*** Block opens ***

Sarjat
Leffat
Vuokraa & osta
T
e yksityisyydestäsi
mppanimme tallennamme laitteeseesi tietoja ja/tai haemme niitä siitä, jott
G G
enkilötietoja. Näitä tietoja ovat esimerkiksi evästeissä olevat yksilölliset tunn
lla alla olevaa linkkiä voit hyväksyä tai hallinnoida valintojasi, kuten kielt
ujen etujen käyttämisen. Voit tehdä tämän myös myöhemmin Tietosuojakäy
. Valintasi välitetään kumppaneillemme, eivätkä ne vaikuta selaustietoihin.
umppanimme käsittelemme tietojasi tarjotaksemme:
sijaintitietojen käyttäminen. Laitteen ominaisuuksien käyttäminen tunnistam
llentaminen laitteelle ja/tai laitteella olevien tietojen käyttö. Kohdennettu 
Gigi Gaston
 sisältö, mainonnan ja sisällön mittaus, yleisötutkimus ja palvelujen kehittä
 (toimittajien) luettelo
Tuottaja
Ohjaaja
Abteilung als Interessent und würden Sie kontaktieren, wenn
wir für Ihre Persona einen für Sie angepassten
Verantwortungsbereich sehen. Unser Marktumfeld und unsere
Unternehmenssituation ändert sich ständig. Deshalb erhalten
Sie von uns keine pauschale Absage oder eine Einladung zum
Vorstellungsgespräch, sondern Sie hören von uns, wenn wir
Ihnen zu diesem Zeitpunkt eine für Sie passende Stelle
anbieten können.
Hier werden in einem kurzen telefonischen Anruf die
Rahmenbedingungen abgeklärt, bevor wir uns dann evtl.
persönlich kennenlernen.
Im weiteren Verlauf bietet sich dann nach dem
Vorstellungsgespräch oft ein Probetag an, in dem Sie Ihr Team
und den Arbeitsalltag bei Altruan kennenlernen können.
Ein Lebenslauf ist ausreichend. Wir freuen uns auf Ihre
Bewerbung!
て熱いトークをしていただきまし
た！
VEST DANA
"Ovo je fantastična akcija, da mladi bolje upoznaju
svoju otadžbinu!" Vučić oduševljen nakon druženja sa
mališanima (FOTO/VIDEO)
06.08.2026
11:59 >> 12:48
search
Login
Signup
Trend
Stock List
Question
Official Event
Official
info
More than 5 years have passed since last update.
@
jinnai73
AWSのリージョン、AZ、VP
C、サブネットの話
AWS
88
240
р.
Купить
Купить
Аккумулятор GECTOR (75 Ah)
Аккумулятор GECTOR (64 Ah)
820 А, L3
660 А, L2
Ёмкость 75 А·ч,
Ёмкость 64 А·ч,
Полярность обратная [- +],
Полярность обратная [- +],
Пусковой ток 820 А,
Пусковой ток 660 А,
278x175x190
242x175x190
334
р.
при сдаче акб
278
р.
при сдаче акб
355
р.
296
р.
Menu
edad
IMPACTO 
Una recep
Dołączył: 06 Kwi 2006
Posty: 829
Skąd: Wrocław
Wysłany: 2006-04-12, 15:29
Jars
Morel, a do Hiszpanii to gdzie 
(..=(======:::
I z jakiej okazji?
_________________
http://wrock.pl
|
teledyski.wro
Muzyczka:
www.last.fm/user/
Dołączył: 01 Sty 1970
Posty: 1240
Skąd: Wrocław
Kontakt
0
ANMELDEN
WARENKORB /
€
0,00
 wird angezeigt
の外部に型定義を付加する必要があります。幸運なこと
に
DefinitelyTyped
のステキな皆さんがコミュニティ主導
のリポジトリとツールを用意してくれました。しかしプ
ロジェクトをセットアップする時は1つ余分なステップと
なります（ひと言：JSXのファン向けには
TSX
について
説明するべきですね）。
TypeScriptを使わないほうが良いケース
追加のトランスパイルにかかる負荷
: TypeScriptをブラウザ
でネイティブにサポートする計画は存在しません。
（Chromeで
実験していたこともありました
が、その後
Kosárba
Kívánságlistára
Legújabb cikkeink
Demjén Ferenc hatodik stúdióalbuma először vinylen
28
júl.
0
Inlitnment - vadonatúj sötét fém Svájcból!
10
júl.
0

*** Block closes ***

- [Prompt] Transcribe the lines from the very first one down to the line that contains "sijaintitietojen käyttäminen. Laitteen", including both of those lines.

- [Response to this exercise]
Sarjat
Leffat
Vuokraa & osta
T
e yksityisyydestäsi
mppanimme tallennamme laitteeseesi tietoja ja/tai haemme niitä siitä, jott
G G
enkilötietoja. Näitä tietoja ovat esimerkiksi evästeissä olevat yksilölliset tunn
lla alla olevaa linkkiä voit hyväksyä tai hallinnoida valintojasi, kuten kielt
ujen etujen käyttämisen. Voit tehdä tämän myös myöhemmin Tietosuojakäy
. Valintasi välitetään kumppaneillemme, eivätkä ne vaikuta selaustietoihin.
umppanimme käsittelemme tietojasi tarjotaksemme:
sijaintitietojen käyttäminen. Laitteen ominaisuuksien käyttäminen tunnistam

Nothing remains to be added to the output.